Even kids without such emotional scarring can be pretty undiscriminating in their sexual choices. Two studies conducted by sociologist Wendy Manning in 2005 and 2006 showed that while 75% of kids have their first sexual experience with a partner they're dating--a figure that may bring at least some comfort to worried parents--more than 60% will eventually have sex with someone with whom they're not in any kind of meaningful dating relationship. Hooking up--very informal sex between two people with no intent of pursuing a deeper relationship--takes this casualness even further. A 2004 study Manning worked on showed that the overwhelming majority of hookups involve alcohol use--an impairer of sexual judgment if ever there was one--and according to the work of other researchers, more than half the times kids hook up, they do not use a condom.

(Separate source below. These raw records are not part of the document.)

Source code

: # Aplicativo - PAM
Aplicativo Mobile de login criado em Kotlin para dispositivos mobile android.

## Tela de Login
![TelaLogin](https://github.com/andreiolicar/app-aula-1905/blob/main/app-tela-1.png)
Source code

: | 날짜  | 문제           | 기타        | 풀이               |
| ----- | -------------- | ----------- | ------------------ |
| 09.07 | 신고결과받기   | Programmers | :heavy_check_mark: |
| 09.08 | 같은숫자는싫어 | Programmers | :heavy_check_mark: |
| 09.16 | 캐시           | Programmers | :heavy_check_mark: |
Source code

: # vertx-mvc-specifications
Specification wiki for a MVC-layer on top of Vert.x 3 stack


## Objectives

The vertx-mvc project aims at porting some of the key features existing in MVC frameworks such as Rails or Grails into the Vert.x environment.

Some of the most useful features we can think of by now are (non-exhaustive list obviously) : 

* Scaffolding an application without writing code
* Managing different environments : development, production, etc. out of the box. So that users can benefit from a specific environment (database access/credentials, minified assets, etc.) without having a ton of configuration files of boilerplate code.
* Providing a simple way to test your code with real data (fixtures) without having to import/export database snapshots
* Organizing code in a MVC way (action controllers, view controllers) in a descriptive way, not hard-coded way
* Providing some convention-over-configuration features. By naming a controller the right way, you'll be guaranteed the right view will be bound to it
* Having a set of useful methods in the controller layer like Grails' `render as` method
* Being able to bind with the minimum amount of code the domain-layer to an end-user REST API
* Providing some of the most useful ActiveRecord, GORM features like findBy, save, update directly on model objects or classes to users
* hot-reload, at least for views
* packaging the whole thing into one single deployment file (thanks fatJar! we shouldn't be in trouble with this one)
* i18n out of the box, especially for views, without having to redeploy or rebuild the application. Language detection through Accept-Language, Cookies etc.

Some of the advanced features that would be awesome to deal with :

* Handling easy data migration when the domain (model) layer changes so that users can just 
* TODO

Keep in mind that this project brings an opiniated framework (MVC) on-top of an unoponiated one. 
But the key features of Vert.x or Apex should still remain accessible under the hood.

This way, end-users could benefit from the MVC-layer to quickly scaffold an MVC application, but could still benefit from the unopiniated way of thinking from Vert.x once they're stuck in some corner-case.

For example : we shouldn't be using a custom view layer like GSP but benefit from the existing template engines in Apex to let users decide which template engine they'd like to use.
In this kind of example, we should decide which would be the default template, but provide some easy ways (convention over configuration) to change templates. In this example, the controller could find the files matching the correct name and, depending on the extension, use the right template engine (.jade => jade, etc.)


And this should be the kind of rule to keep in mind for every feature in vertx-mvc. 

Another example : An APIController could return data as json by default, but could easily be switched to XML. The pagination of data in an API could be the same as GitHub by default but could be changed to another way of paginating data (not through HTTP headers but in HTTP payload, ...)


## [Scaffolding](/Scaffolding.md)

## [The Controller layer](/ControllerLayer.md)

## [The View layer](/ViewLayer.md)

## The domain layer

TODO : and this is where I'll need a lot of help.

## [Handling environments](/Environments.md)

Manning's studies suggest that hooking up prevents kids from practicing the interpersonal skills they'll need in a permanent relationship and may lead to lowered expectations of what those relationships should be like--and a greater willingness to settle for less.

For all these perils, the fact is, most people manage to shake off even such high-stakes behavior and find a satisfying life partner, and that says something about the resilience of humans as romantic creatures. In the U.S., by the time we're 18, about 80% of us have had at least one meaningful romantic relationship. As adults, up to 75% of us marry. Certainly, nature doesn't make things easy. From babyhood on, it equips us with the tools we'll need for the hardest social role we'll ever play--the role of romantic--and then chooses the moment when we're drunk on the hormones of adolescence and least confident in ourselves to push us on stage to perform. That we go on at all is a mark of our courage. That we learn the part so well is a mark of how much is at stake.